Exercise objective: Give the lines of the material below as a JSON list of strings, one string per line with blank lines omitted, starting at the line that contains "collection date: 1862/1864" and ending at the last line of the material.

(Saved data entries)
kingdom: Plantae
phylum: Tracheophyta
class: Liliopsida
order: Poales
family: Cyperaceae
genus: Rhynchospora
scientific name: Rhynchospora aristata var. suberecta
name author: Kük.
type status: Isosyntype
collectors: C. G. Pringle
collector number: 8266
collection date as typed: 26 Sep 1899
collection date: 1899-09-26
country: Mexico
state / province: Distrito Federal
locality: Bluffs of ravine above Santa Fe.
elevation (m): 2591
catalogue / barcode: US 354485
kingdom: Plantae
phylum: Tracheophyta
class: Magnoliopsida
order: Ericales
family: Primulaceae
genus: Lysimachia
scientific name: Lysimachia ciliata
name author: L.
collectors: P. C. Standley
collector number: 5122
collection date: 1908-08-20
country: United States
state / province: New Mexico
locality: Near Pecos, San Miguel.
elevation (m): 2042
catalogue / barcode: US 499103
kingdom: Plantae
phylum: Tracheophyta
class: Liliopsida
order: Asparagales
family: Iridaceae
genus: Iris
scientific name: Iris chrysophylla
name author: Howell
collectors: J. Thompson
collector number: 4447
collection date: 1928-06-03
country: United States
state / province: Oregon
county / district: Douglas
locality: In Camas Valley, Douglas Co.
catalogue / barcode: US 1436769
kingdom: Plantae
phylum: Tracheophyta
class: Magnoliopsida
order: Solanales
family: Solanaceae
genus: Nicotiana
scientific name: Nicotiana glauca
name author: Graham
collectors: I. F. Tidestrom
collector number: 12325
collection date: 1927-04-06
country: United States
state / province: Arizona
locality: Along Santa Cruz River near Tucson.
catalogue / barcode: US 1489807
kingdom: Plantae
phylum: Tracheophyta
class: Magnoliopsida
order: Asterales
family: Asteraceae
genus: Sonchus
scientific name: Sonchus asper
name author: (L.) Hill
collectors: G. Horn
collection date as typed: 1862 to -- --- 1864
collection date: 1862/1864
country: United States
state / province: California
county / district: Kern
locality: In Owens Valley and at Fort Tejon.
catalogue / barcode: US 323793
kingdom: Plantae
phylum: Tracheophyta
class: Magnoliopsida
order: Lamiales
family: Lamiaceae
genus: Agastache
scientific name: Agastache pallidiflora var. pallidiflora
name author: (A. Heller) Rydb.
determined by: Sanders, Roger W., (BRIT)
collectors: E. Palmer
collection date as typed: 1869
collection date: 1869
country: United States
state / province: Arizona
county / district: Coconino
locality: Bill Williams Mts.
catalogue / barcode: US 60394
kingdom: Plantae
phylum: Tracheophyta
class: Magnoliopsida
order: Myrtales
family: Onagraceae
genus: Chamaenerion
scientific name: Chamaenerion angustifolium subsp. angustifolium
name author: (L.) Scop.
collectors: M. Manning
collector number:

Answer to the task:
[
  "collection date: 1862/1864",
  "country: United States",
  "state / province: California",
  "county / district: Kern",
  "locality: In Owens Valley and at Fort Tejon.",
  "catalogue / barcode: US 323793",
  "kingdom: Plantae",
  "phylum: Tracheophyta",
  "class: Magnoliopsida",
  "order: Lamiales",
  "family: Lamiaceae",
  "genus: Agastache",
  "scientific name: Agastache pallidiflora var. pallidiflora",
  "name author: (A. Heller) Rydb.",
  "determined by: Sanders, Roger W., (BRIT)",
  "collectors: E. Palmer",
  "collection date as typed: 1869",
  "collection date: 1869",
  "country: United States",
  "state / province: Arizona",
  "county / district: Coconino",
  "locality: Bill Williams Mts.",
  "catalogue / barcode: US 60394",
  "kingdom: Plantae",
  "phylum: Tracheophyta",
  "class: Magnoliopsida",
  "order: Myrtales",
  "family: Onagraceae",
  "genus: Chamaenerion",
  "scientific name: Chamaenerion angustifolium subsp. angustifolium",
  "name author: (L.) Scop.",
  "collectors: M. Manning",
  "collector number:"
]